Artiste “complice” du théâtre de la Croix-Rousse, l’Auvergnat Johanny Bert y présente ce mois-ci La Nouvelle ronde, évocation d’un désir en liberté, à travers des personnages humains ou animés. Portrait.

Alors c’est lui qui tire les ficelles ? La dernière fois que nous avions vu Johanny Bert, c’était lors de la représentation de Hen, une création présentée au théâtre des Célestins en décembre dernier. Un strip-tease insolant, queer et punk porté par une marionnette hybride. Un personnage volcanique qui tranche d’emblée avec la voix calme de son géniteur : « La marionnette a toujours été un instrument politique, un outil de subversion. J’avais envie de travailler sur les questions de genre, de désir, et de sexualité. Je voulais inventer un personnage libre qui pouvait faire ce qu’un humain peut difficilement incarner. Hen est une chimère qui ne peut exister que dans l’espace d’un théâtre, mais qui permet de poser des questions sur notre société » nous explique l’intéressé.

Pas seulement marionnettiste, Johanny Bert est un touche-à-tout : à la fois comédien, metteur en scène et plasticien. Ce boulimique de travail se décrit volontiers comme « autodidacte » et confie beaucoup douter dans son processus créatif. Nommé artiste complice au Théâtre de la Croix-Rousse, on le retrouve une nouvelle fois en train de prêter la main à ses poupées de latex. Il y présente cette semaine La Nouvelle Ronde, adaptation d’Arthur Schnitzler. Avec cette création, Johanny Bert continue son exploration des thématiques des désirs, de l’amour et des identités, toujours multiples. 

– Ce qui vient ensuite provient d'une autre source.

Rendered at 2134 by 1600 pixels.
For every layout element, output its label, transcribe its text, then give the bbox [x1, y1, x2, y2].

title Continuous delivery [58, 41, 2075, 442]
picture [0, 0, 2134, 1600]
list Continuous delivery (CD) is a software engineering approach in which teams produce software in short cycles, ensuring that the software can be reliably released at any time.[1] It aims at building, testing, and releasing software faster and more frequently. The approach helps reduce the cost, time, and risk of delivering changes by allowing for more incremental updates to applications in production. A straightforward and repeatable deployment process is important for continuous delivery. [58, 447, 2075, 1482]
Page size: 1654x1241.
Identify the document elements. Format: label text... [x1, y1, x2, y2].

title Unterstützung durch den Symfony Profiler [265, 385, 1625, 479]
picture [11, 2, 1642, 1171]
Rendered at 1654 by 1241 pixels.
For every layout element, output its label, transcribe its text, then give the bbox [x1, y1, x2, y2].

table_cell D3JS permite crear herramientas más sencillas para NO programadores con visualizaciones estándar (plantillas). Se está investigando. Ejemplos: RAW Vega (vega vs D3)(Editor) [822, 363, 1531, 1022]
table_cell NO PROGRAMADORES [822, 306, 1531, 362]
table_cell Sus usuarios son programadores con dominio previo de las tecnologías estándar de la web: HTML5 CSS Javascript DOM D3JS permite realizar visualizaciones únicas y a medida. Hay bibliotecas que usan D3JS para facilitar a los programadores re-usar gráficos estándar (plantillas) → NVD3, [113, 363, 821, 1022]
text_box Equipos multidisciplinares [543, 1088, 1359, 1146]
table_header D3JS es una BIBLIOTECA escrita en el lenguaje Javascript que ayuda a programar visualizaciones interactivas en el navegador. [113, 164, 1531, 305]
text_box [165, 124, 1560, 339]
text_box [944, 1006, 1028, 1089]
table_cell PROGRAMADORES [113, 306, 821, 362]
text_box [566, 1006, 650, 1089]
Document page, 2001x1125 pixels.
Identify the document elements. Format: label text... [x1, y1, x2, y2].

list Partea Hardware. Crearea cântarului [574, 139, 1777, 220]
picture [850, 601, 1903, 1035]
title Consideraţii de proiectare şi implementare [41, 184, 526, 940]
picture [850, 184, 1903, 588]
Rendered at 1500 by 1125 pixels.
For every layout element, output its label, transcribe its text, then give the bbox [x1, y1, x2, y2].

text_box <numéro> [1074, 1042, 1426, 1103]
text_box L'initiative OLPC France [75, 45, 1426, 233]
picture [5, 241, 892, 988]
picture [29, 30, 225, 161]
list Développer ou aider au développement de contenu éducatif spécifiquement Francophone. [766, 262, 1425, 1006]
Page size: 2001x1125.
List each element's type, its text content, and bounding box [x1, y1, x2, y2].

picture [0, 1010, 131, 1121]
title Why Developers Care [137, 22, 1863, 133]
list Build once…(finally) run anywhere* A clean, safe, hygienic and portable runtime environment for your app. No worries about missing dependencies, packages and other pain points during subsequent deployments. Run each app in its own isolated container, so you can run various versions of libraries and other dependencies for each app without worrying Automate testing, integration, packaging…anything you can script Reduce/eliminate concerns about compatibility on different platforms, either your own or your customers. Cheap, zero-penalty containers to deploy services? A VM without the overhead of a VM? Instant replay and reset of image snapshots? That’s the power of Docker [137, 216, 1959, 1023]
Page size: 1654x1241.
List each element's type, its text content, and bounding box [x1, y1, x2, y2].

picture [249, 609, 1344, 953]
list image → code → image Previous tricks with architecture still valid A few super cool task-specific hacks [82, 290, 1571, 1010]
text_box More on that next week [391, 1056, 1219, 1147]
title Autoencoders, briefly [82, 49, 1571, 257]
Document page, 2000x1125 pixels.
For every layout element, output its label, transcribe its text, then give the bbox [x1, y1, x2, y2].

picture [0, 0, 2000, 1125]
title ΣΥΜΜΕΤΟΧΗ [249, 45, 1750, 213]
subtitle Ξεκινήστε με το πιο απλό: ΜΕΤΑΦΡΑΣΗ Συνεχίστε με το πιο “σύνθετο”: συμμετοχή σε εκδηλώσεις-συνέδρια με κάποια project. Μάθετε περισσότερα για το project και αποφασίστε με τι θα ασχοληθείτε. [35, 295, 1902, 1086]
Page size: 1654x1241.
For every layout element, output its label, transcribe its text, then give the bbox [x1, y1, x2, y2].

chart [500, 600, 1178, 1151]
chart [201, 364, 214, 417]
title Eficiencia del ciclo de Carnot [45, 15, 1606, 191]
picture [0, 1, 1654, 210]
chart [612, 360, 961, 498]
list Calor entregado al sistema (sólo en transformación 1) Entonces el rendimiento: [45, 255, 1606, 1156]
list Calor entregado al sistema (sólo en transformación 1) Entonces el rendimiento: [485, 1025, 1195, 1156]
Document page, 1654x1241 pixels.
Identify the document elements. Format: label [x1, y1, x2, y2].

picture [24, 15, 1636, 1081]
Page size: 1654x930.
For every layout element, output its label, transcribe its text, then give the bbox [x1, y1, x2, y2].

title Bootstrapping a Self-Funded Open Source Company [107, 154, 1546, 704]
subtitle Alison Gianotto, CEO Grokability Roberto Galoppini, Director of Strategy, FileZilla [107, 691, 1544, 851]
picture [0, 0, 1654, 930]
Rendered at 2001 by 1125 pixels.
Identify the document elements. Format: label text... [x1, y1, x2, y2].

Hen, la marionnette pas comme les autres de Johanny Bert.
Hen, programmé aux Célestins l’an passé, marionnette de Johanny Bert. (photo Christophe Raynaud)

« Je suis un enfant de la décentralisation. »

JOHANNY BERT


Derrière toutes ces facettes et ces masques, on tisse le fil d’un parcours artistique (et poétique) qui remonte bien plus loin. Né au Puy-en-Velay au début des années 80, il se décrit lui-même comme un « enfant de la décentralisation» : « Enfant je faisais déjà des spectacles dans mon coin. Ce n’était pas une famille d’artistes, mais mes parents étaient des gens très à l’écoute et ils m’emmenaient voir des spectacles. J’ai un souvenir très précis au Musée Gadagne d’une marionnette qui en manipule une autre. C’est à cette époque que j’ai voulu faire mon métier dans le spectacle vivant » raconte le marionnettiste.

Pas facile de faire entendre ce désir à l’âge où commencent à se dessiner les parcours professionnels. En quatrième, il annonce à une conseillère d’orientation qu’il souhaite faire du théâtre. Celle-ci regarde son catalogue et ne trouve rien qui corresponde à l’adolescent. C’est la douche froide : « Sur le moment c’était la dépression, mais ensuite je me suis renseigné par moi-même ».

Après le bac, il quitte le Puy-en-Velay pour la proximité rassurante de Saint-Étienne, où il fonde très vite sa compagnie : « Je suis vraiment un enfant de la décentralisation. Si j’ai pu voir des spectacles, c’est grâce aux grands-mères et aux grands-pères de théâtres qui ont créé cette accessibilité. Ça m’a permis entre autres de découvrir plein de spectacles entre Rhône-Alpes et l’Auvergne » continue-t-il.

La quarantaine entamée, Johanny Bert peut se targuer d’avoir un parcours prolifique et reconnu. Le marionnettiste souhaite désormais poser ses valises sans pour autant renoncer à la liberté qu’il affectionne : « Je suis très mauvais en stratégie. Je fonctionne à l’intuition, au besoin et au désir ». Il paraît que c’est la recette secrète pour donner vie aux marionnettes.

La Nouvelle Ronde, mis en scène par Johanny Bert, texte de Yann Verburgh d’après La Ronde d’Arthur Schnitzler. Du mer 12 au sam 15 octobre à 20h (sauf Jeu et Sam à 19h30) au Théâtre de la Croix-Rousse, Lyon 4e. De 5 à 27 €.